------ SOURCE INFORMATION ------
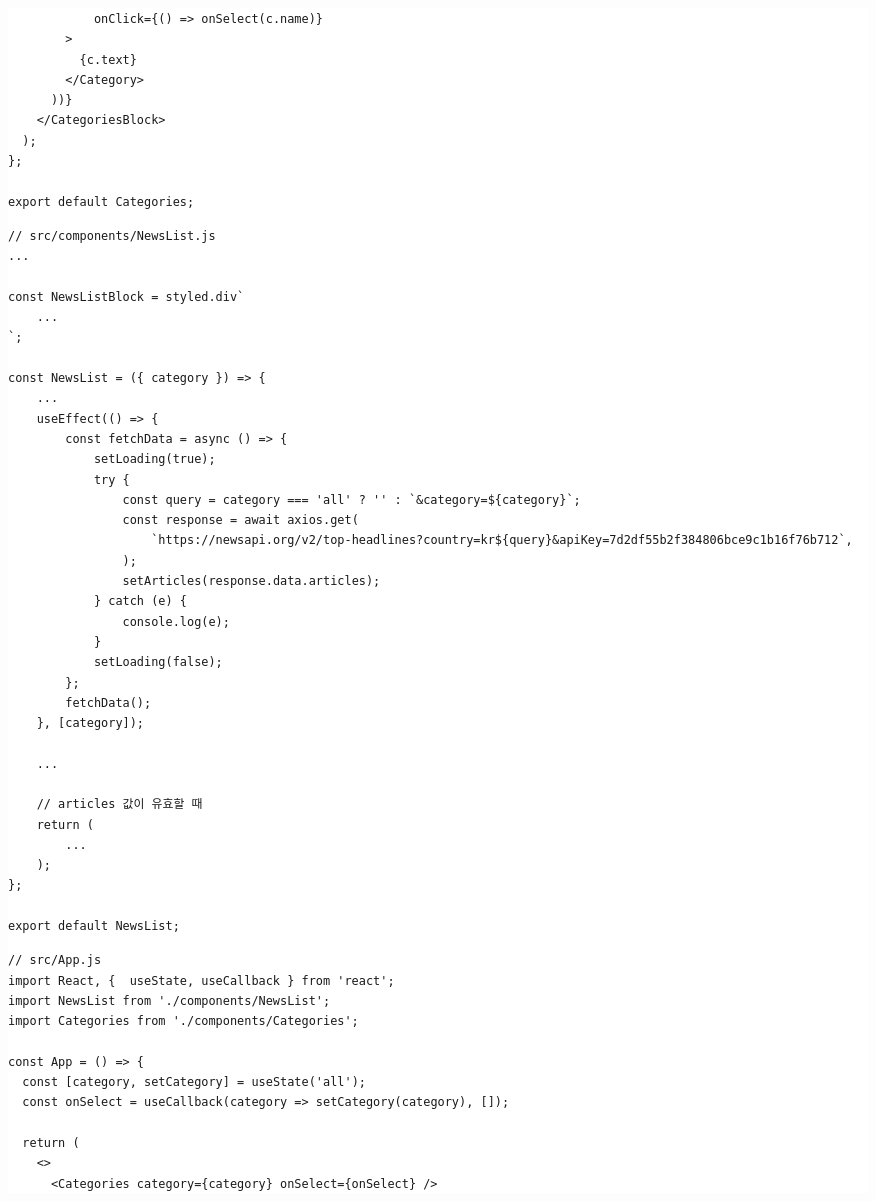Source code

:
 ```react
            onClick={() => onSelect(c.name)}
        >
          {c.text}
        </Category>
      ))}
    </CategoriesBlock>
  );
};

export default Categories;
```

```react
// src/components/NewsList.js
...

const NewsListBlock = styled.div`
    ...
`;

const NewsList = ({ category }) => {
    ...
    useEffect(() => {
        const fetchData = async () => {
            setLoading(true);
            try {
                const query = category === 'all' ? '' : `&category=${category}`;
                const response = await axios.get(
                    `https://newsapi.org/v2/top-headlines?country=kr${query}&apiKey=7d2df55b2f384806bce9c1b16f76b712`,
                );
                setArticles(response.data.articles);
            } catch (e) {
                console.log(e);
            }
            setLoading(false);
        };
        fetchData();
    }, [category]);

    ...

    // articles 값이 유효할 때
    return (
        ...
    );
};

export default NewsList;
```

```react
// src/App.js
import React, {  useState, useCallback } from 'react';
import NewsList from './components/NewsList';
import Categories from './components/Categories';

const App = () => {
  const [category, setCategory] = useState('all');
  const onSelect = useCallback(category => setCategory(category), []);
  
  return (
    <>
      <Categories category={category} onSelect={onSelect} />
```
------
* YOUR INSTRUCTIONS *
Reproduce all entries without any change, and omit the pictures.

* TASK RESPONSE *
Source code

:
 ```react
            onClick={() => onSelect(c.name)}
        >
          {c.text}
        </Category>
      ))}
    </CategoriesBlock>
  );
};

export default Categories;
```

```react
// src/components/NewsList.js
...

const NewsListBlock = styled.div`
    ...
`;

const NewsList = ({ category }) => {
    ...
    useEffect(() => {
        const fetchData = async () => {
            setLoading(true);
            try {
                const query = category === 'all' ? '' : `&category=${category}`;
                const response = await axios.get(
                    `https://newsapi.org/v2/top-headlines?country=kr${query}&apiKey=7d2df55b2f384806bce9c1b16f76b712`,
                );
                setArticles(response.data.articles);
            } catch (e) {
                console.log(e);
            }
            setLoading(false);
        };
        fetchData();
    }, [category]);

    ...

    // articles 값이 유효할 때
    return (
        ...
    );
};

export default NewsList;
```

```react
// src/App.js
import React, {  useState, useCallback } from 'react';
import NewsList from './components/NewsList';
import Categories from './components/Categories';

const App = () => {
  const [category, setCategory] = useState('all');
  const onSelect = useCallback(category => setCategory(category), []);
  
  return (
    <>
      <Categories category={category} onSelect={onSelect} />
```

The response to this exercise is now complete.